GCP makes commitments (reservations) very simple. You specify a region, a quantity of CPUs and GBs of RAM and choose duration 1 or 3 years. That’s it. No instance types, zones, partial payment plans. Standard machine types can receive up to 57% discount vs on-demand price. While reservations are not unique to GCP, they are the most streamlined here.
Are you continuously running instances in GCP, but 1 or 3-year commitments are not an option? You can still benefit from cost reductions from sustained use discount. It is applied automatically after VM is running for 25%, 50% or 75%+ of the month. The longer you run, the cheaper it gets. You don’t have to keep the same VM running continuously. GCP will collapse your timeline of VMs and will aim to provide most significant qualifying discount. You can get up to 30% off your compute instances with no effort at all.

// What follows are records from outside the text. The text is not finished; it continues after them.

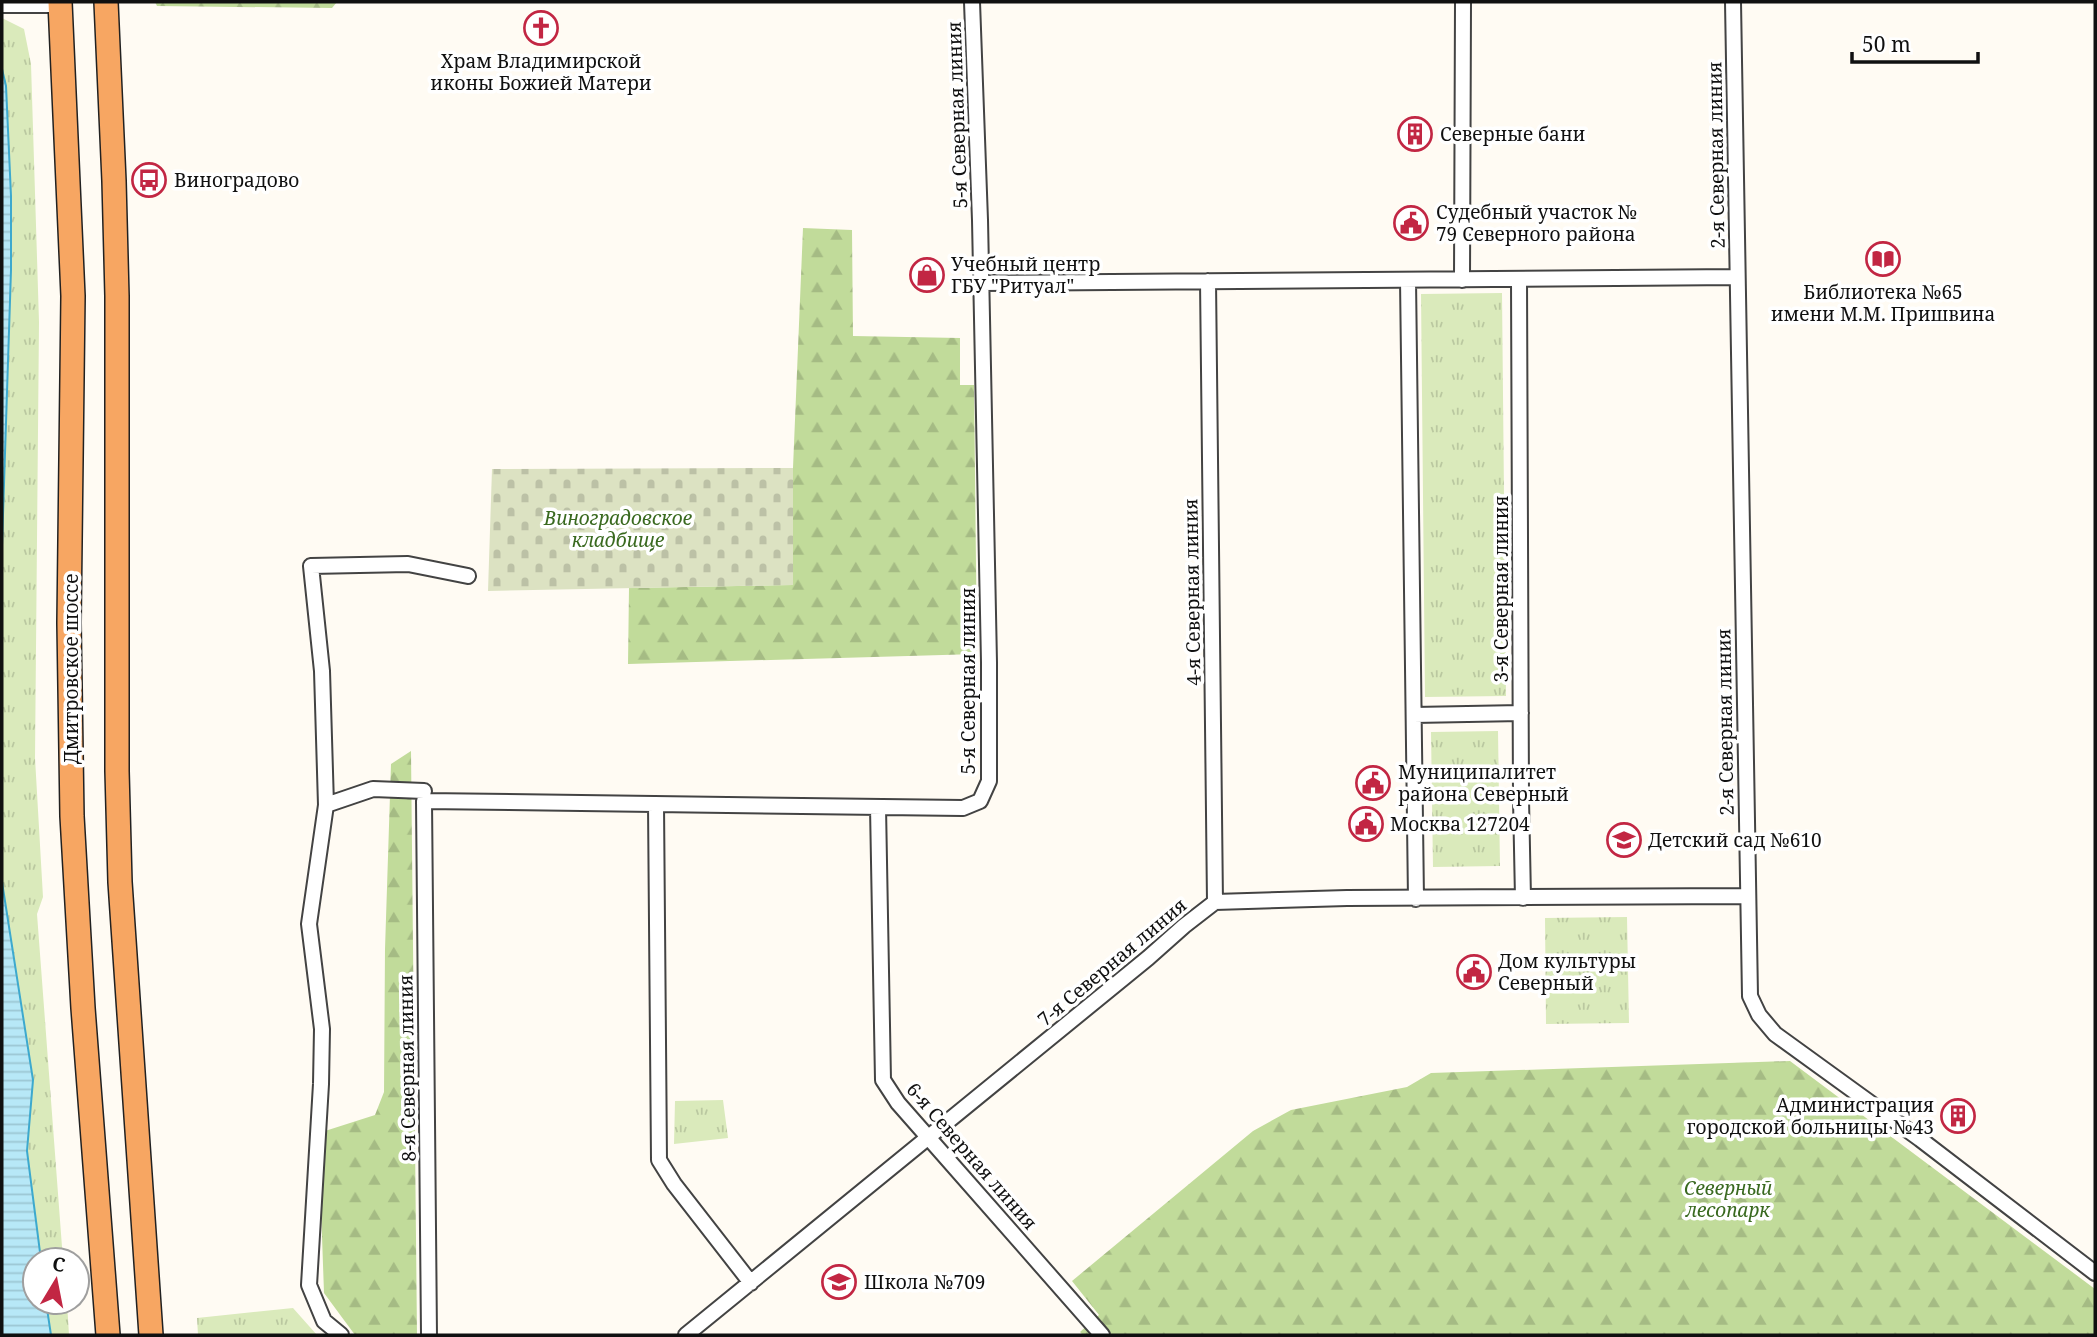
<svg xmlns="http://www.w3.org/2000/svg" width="2097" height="1337" font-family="'Noto Serif',serif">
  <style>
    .grass { fill: url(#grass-tufts) }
    .forest { fill: url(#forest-firs) }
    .cemetery { fill: url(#cemetery-stones) }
    .water { fill: url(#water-rules); stroke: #3da9ce; stroke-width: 2 }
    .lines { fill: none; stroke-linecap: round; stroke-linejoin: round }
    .minor-casing { stroke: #434343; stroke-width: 18 }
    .trunk-casing { stroke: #212121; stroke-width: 26 }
    .minor { stroke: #fff; stroke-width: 14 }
    .trunk { stroke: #f7a662; stroke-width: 23 }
    .labels { text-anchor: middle; stroke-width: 7; stroke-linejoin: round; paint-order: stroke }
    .poi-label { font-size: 19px; fill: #101010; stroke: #fff; text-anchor: start }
    .street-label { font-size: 19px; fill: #101010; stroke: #fff }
    .park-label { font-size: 19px; font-style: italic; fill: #39691f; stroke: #fff }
  </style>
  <defs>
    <pattern id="grass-tufts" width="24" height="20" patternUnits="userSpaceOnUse" patternTransform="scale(1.75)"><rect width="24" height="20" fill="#daeabb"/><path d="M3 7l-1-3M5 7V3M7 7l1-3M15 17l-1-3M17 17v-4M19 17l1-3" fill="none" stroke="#bac8a0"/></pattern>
    <pattern id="forest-firs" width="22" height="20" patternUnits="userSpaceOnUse" patternTransform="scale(1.75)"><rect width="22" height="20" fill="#c1db9a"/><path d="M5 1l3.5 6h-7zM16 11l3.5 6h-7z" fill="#a5bb84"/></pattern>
    <pattern id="cemetery-stones" width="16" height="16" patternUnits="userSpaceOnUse" patternTransform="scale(1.75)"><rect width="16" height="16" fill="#dce2c2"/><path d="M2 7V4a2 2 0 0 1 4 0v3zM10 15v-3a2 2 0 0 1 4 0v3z" fill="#bcc1a6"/></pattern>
    <pattern id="water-rules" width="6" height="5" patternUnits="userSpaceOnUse" patternTransform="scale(1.75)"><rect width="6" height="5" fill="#b7e8f7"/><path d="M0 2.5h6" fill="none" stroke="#9cc6d3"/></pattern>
  </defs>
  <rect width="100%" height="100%" fill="#fffbf3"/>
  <path class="grass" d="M2 18 24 29 31 64 39 322 35 758 43 897 37 914 63 1260H41L27 1151 33 1080 2 882V545L11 270V196L6 86 2 69Z
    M1502 293 1506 696 1425 697 1421 294Z
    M1498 731 1500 866 1433 867 1431 732Z
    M1627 917 1629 1023 1546 1024 1545 918Z
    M723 1100 728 1138 674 1144 675 1101Z
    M46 1302H67L69 1335H51Z
    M293 1308 317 1335H198L197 1318Z"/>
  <path class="forest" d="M155 2H337L332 8 157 6Z
    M803 228 852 230 853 336 960 338V385H974L977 654 628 664 629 588 793 585V468Z
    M411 751 417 1335H355L324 1293 321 1208 325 1131 375 1115 384 1092 385 949 391 764Z
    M1790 1061 2095 1289V1335H1083L1080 1332 1099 1315 1072 1281 1253 1131 1291 1110 1407 1087 1431 1073Z"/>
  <path class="cemetery" d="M793 468V585L488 591 492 469Z"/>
  <path class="water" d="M2 69 6 86 11 196V270L2 545Z
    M2 882 33 1080 27 1151 41 1260H35V1302H46L51 1335H2Z"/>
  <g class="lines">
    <g class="minor-casing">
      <path id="minor" d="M1733 2 1750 996 1759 1015 1775 1034 1920 1139 2095 1273
        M2 5H60
        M1519 279 1521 799 1523 898
        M1408 280 1416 899
        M1462 280 1463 2
        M1208 281 1215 902
        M981 283 1737 277
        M1414 715 1521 713
        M656 804 659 1160 674 1184 751 1283
        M326 805 373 789 424 791
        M878 807 883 1080 898 1103 1102 1335
        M341 1335 324 1321 309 1285 321 1084 322 1029 309 924 326 805 322 671 311 566 408 564 468 576
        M429 1335 424 801 963 808 980 801 989 781V662L980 220 972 2
        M686 1335 1148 958 1184 926 1215 902 1347 898 1747 896"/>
    </g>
    <g class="trunk-casing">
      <path id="trunk" d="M60 2 73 296 69 623 72 816 83 1008 108 1335
        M106 2 114 181 117 296V771L120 882 151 1335"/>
    </g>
    <use href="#minor" class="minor"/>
    <use href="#trunk" class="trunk"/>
  </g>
  <defs>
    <g id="church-ring" transform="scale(1.75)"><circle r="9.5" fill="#fff" stroke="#c22643" stroke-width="1.5"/><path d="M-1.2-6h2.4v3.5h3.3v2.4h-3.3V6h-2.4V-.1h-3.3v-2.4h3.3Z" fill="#c22643"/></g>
    <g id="building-ring" transform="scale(1.75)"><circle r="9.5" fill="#fff" stroke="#c22643" stroke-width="1.5"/><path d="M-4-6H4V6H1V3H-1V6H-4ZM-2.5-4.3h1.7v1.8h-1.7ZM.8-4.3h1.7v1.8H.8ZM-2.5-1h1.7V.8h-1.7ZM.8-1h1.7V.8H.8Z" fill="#c22643"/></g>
    <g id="bus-ring" transform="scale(1.75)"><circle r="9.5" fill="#fff" stroke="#c22643" stroke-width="1.5"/><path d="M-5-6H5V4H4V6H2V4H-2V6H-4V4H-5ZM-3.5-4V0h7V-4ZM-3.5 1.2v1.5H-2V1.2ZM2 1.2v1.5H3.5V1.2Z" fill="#c22643"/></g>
    <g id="civic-ring" transform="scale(1.75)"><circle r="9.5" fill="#fff" stroke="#c22643" stroke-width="1.5"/><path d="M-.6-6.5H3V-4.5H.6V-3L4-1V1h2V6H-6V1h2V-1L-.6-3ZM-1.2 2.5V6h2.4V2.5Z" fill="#c22643"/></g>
    <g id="library-ring" transform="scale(1.75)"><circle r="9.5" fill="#fff" stroke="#c22643" stroke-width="1.5"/><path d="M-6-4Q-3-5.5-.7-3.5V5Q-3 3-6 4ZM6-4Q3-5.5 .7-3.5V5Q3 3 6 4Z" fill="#c22643"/></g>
    <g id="shop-ring" transform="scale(1.75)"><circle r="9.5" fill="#fff" stroke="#c22643" stroke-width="1.5"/><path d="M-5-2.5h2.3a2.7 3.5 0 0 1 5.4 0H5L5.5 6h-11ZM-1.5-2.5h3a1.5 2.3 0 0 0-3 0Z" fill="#c22643"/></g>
    <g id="school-ring" transform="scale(1.75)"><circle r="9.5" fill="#fff" stroke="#c22643" stroke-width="1.5"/><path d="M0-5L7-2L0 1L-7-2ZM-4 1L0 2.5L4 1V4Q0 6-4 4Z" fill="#c22643"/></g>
  </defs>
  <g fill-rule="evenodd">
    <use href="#church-ring" x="541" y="28"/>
    <use href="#building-ring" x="1415" y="134"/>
    <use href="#bus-ring" x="149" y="180"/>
    <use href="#civic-ring" x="1411" y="223"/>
    <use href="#library-ring" x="1883" y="259"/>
    <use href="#shop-ring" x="927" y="275"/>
    <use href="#civic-ring" x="1373" y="783"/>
    <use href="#civic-ring" x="1366" y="824"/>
    <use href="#school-ring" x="1624" y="840"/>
    <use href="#civic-ring" x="1474" y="972"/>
    <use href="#building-ring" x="1958" y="1116"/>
    <use href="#school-ring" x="839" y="1282"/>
  </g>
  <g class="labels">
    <g class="poi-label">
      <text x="541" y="68" text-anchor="middle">Храм Владимирской<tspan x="541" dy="22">иконы Божией Матери</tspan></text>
      <text x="1440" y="141">Северные бани</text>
      <text x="174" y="187">Виноградово</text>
      <text x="1436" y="219">Судебный участок №<tspan x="1436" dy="22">79 Северного района</tspan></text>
      <text x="951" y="271">Учебный центр<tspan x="951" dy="22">ГБУ "Ритуал"</tspan></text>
      <text x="1883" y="299" text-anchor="middle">Библиотека №65<tspan x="1883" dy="22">имени М.М. Пришвина</tspan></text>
      <text x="1398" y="779">Муниципалитет<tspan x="1398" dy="22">района Северный</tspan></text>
      <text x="1390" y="831">Москва 127204</text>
      <text x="1648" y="847">Детский сад №610</text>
      <text x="1498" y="968">Дом культуры<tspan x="1498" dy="22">Северный</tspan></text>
      <text x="1934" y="1112" text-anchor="end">Администрация<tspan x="1934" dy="22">городской больницы №43</tspan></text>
      <text x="864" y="1289">Школа №709</text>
    </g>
    <g class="street-label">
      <text transform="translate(957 115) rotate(-92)" y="7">5-я Северная линия</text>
      <text transform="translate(1716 155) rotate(-91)" y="7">2-я Северная линия</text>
      <text transform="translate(1501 589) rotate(-90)" y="7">3-я Северная линия</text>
      <text transform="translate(1192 592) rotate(-91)" y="7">4-я Северная линия</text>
      <text transform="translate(71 669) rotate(-90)" y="7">Дмитровское шоссе</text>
      <text transform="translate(968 681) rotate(-90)" y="7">5-я Северная линия</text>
      <text transform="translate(1725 722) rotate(-91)" y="7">2-я Северная линия</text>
      <text transform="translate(1112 962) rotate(-40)" y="7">7-я Северная линия</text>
      <text transform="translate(407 1068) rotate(-91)" y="7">8-я Северная линия</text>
      <text transform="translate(972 1156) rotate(49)" y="7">6-я Северная линия</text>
    </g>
    <g class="park-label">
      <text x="618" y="525">Виноградовское<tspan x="618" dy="22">кладбище</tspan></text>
      <text x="1728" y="1195">Северный<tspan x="1728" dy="22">лесопарк</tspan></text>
    </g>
  </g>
  <rect width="2097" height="1337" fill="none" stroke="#101010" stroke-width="7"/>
  <g transform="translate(56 1281) rotate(10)"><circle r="33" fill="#ffffff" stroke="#9f9f9f" stroke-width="2"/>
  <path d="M0-5L12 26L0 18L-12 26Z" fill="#c22643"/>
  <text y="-10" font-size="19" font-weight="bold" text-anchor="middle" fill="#101010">С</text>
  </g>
  <path d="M1852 52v10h126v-10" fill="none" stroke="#101010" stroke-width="3.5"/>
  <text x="1862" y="52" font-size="21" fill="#101010" stroke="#ffffff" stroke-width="5" paint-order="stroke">50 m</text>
</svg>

GCP sells its over-capacity using preemptible VMs. It is even cheaper than 3-year commitments. Your VM can be taken away at any time with 2-minute notice. Otherwise, your VM will be terminated after a 24 hour period. When VMs are preempted within the first 10 minutes, you are not charged at all. As an icing on the cake, GCP made it super easy to add preemptible VMs to managed instance groups, GKE node pools and Dataproc worker pools. Preemptible VMs should be the primary cost-saving avenue for the adventurous, shoe-string budget projects. Unless you know what you are doing, preemptible VMs with local SSDs is a recipe for disaster.
GCP will monitor utilisation of your VMs (having stackdriver agent installed makes it even better) and produce recommendations whether VMs need to be downsized or increased in size. In my case, the vast majority of the recommendations are downsizing. GCP even tells you potential savings from this change.
For those of you running GKE workloads, Cluster Autoscaler is a great way to save money. It automatically detects that additional nodes are needed to schedule all of the pods and hence scales up an appropriate number of nodes. Cluster autoscaler can also optimise node utilisation by rescheduling currently running pods to other nodes. Once an underutilised node is clear of application pods it gets cordoned and terminated. Lastly, you can further improve autoscaling by introducing Horizontal Pod Autoscalers which will scale Kubernetes deployment pods based on CPU load or other custom metrics.
One of a kind serverless data warehouse and analytics product. It provides a very cheap storage and pay as you go retrieval and analytics capabilities. GCP constantly enhances BigQuery’s feature set by providing new integrations, improving performance, ML capabilities and streaming data processing.
41. Cloud Spanner
Another one of a kind product developed by Google to bring SQL into the era of global scale datastores. It is strongly consistent, highly available, horizontally scalable and global database, but comes at cost. 1 Petabyte global database will set you back at over $4m per month, but then again, its a petabyte of globally available, strongly consistent SQL data.
Google’s open sourced end-to-end machine learning platform. While GCP comes with VM images, Marketplace products and easy GPU integrations to maximise TensorFlow usefulness, it also has something very unique - Tensor Processing Units, purpose built ASICs that beat even GPUs at power/performance/cost spectrum.